- _Task to carry out_
List every line in this data where the string "году" occurs.

- _Materials provided_
==*==

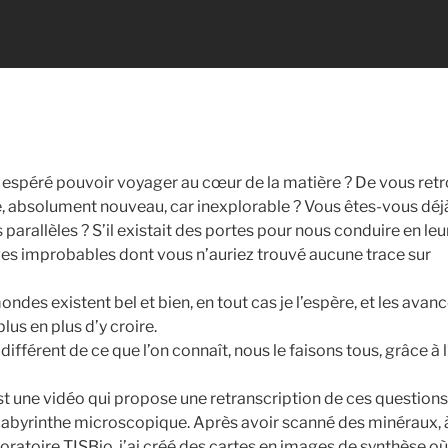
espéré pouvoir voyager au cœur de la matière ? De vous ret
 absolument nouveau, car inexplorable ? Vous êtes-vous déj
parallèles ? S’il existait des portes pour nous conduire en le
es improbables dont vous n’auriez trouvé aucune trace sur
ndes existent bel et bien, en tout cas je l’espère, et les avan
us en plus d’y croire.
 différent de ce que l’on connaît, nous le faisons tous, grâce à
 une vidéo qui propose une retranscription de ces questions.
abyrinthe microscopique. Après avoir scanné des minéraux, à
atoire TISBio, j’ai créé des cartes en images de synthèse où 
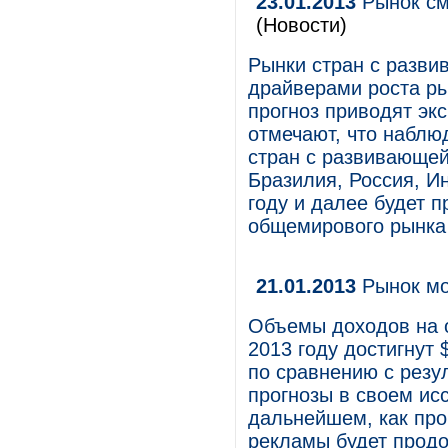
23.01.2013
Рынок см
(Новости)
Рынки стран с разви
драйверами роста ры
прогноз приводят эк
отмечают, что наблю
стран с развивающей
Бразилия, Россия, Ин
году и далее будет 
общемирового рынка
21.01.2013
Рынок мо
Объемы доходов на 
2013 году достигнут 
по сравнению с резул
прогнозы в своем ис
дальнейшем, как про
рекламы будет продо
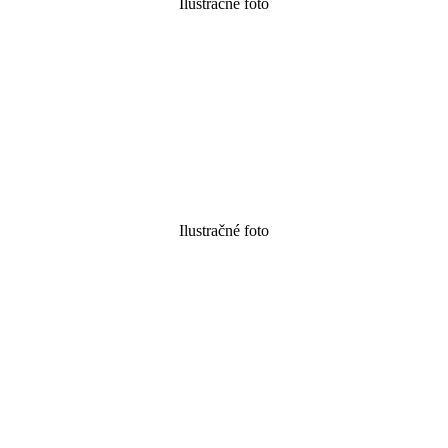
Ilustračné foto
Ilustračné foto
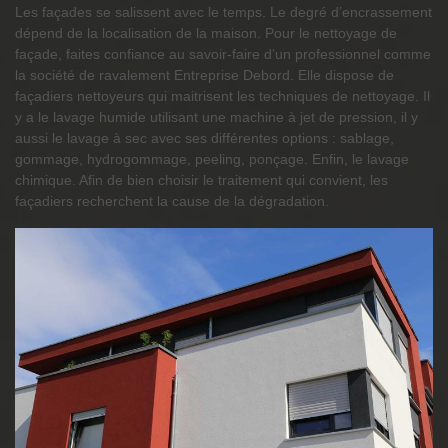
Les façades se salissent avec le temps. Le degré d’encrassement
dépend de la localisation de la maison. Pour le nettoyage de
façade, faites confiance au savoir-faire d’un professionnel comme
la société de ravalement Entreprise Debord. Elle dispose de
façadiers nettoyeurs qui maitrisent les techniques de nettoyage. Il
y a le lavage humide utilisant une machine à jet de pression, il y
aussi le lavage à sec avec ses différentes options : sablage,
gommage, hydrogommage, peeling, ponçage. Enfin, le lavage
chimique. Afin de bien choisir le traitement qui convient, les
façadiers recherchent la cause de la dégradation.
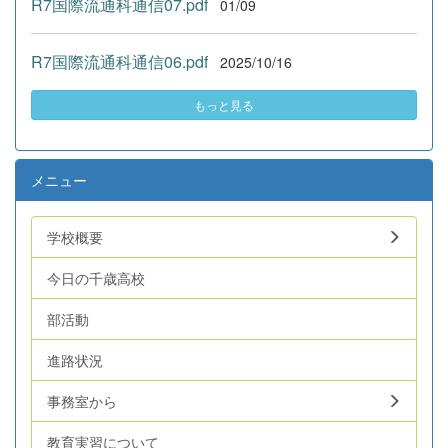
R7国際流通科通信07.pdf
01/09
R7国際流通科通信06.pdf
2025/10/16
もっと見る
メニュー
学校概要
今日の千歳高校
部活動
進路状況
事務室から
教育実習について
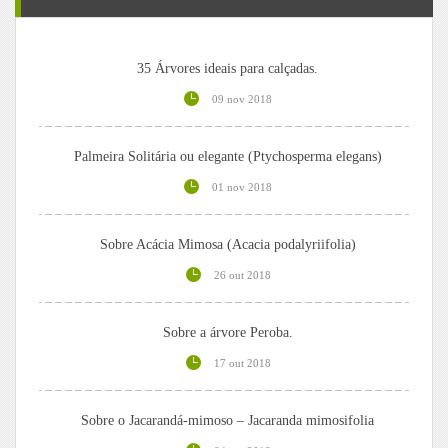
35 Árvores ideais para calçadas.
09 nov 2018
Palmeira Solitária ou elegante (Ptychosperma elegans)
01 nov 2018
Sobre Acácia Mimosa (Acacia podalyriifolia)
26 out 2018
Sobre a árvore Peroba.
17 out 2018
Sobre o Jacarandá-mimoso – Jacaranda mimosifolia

==*==

- _Solution below_
году и далее будет 
2013 году достигнут 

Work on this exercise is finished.